[[ Text, beginning ]]
On Fri, Feb 28, 2020 at 07:32:29PM +0800, Pingfan Liu wrote:
> FOLL_LONGTERM suggests a pin which is going to be given to hardware and
> can't move. It would truncate CMA permanently and should be excluded.

I don't understand what is 'truncated' here?

I generally agree with Jason that this is going to be confusing to the user.

Ira

> 
> FOLL_LONGTERM has already been checked in the slow path, but not checked in
> the fast path, which means a possible leak of CMA page to longterm pinned
> requirement through this crack.
> 
> Place a check in try_get_compound_head() in the fast path.
> 
> Some note about the check:
> Huge page's subpages have the same migrate type due to either
> allocation from a free_list[] or alloc_contig_range() with param
> MIGRATE_MOVABLE. So it is enough to check on a single subpage
> by is_migrate_cma_page(subpage)
[[ Text, end ]]
--- Aim of the task ---
Continue the mailing-list reply about FOLL_LONGTERM pins and CMA pages from its last line above.
[[ Data, beginning ]]
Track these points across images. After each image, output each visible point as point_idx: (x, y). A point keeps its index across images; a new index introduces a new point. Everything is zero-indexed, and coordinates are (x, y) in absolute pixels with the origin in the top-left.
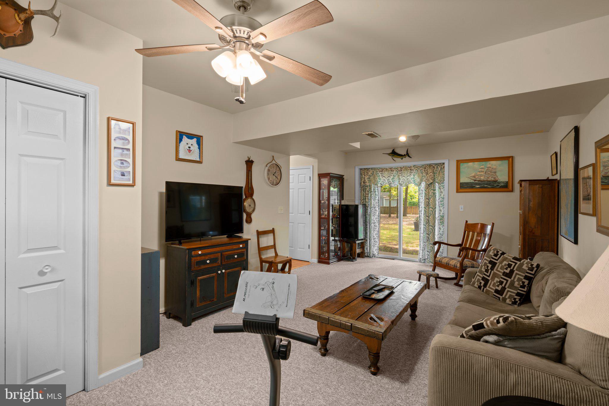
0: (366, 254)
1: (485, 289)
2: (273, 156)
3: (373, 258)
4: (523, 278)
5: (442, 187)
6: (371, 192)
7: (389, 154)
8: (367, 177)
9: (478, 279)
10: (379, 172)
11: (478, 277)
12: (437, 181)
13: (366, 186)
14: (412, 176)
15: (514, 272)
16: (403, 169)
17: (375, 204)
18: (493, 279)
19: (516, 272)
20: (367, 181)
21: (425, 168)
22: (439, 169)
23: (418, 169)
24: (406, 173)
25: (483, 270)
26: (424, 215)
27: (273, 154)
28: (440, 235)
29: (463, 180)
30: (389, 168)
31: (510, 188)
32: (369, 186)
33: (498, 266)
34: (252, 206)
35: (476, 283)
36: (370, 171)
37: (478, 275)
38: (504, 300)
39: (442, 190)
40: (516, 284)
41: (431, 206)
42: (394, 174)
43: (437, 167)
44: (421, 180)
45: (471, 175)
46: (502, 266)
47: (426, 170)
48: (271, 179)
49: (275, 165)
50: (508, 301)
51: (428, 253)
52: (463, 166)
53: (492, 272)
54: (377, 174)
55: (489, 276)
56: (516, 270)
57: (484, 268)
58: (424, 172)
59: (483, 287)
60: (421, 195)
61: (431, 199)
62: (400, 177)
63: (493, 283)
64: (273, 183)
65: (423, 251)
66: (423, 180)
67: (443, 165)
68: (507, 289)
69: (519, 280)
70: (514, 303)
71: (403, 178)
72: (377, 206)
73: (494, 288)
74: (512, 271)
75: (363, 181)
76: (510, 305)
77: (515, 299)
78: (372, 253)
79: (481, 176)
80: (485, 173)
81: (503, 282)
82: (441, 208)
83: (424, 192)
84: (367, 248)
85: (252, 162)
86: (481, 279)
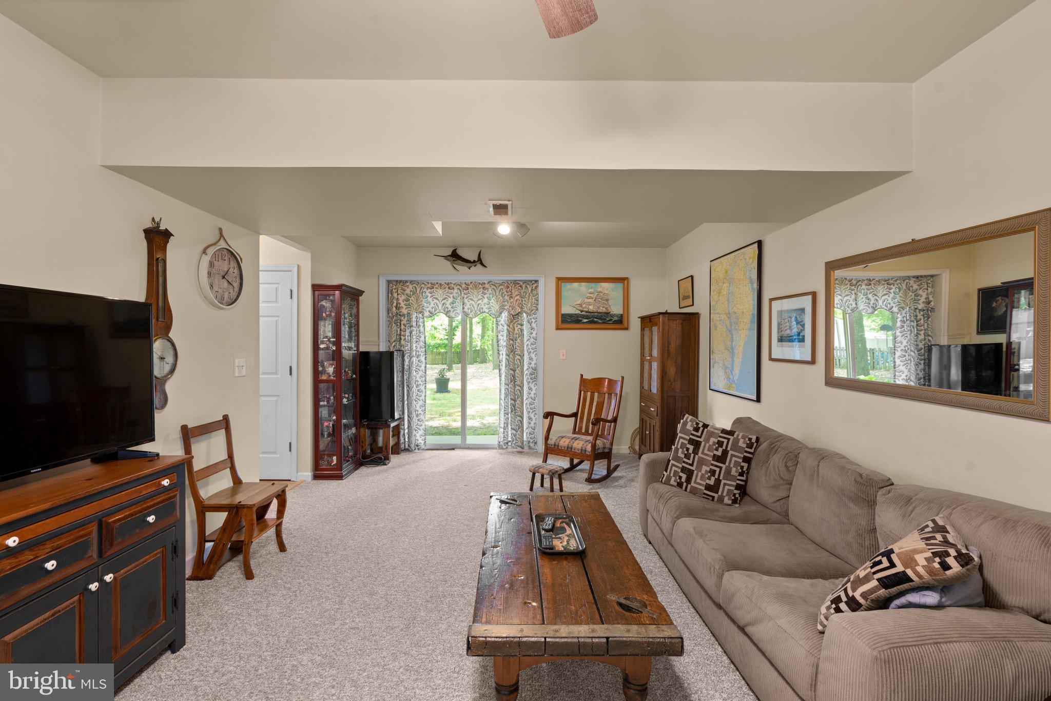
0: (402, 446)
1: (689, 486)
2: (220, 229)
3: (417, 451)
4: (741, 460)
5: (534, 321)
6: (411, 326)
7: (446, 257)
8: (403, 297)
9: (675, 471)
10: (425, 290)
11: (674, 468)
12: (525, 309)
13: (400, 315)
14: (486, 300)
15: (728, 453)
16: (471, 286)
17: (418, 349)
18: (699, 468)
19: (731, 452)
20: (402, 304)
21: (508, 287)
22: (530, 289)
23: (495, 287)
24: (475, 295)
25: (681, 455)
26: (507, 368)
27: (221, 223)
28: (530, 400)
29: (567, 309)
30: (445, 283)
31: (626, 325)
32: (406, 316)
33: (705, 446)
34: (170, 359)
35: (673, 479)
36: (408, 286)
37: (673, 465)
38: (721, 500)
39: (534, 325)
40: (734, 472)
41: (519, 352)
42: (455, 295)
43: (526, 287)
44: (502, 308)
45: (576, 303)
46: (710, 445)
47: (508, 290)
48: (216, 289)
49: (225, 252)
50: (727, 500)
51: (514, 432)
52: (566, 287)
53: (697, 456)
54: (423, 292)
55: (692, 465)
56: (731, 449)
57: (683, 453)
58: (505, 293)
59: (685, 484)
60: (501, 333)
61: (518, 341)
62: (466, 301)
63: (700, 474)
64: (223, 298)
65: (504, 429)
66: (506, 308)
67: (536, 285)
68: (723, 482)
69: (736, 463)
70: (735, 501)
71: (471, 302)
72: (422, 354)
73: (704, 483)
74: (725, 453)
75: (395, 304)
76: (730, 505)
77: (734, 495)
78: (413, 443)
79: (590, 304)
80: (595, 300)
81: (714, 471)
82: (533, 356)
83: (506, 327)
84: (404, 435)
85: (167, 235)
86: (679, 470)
[[ Data, end ]]
--- Answer for the task ---
> 
> Signed-off-by: Pingfan Liu <kernelfans@gmail.com>
> Cc: Ira Weiny <ira.weiny@intel.com>
> Cc: Andrew Morton <akpm@linux-foundation.org>
> Cc: Mike Rapoport <rppt@linux.ibm.com>
> Cc: Dan Williams <dan.j.williams@intel.com>
> Cc: Matthew Wilcox <willy@infradead.org>
> Cc: John Hubbard <jhubbard@nvidia.com>
> Cc: "Aneesh Kumar K.V" <aneesh.kumar@linux.ibm.com>
> Cc: Keith Busch <keith.busch@intel.com>
> Cc: Christoph Hellwig <hch@infradead.org>
> Cc: Shuah Khan <shuah@kernel.org>
> To: linux-mm@kvack.org
> Cc: linux-kernel@vger.kernel.org
> ---
>  mm/gup.c | 26 +++++++++++++++++++-------
>  1 file changed, 19 insertions(+), 7 deletions(-)
> 
> diff --git a/mm/gup.c b/mm/gup.c
> index cd8075e..f0d6804 100644
> --- a/mm/gup.c
> +++ b/mm/gup.c
> @@ -33,9 +33,21 @@ struct follow_page_context {
>   * Return the compound head page with ref appropriately incremented,
>   * or NULL if that failed.
>   */
> -static inline struct page *try_get_compound_head(struct page *page, int refs)
> +static inline struct page *try_get_compound_head(struct page *page, int refs,
> +	unsigned int flags)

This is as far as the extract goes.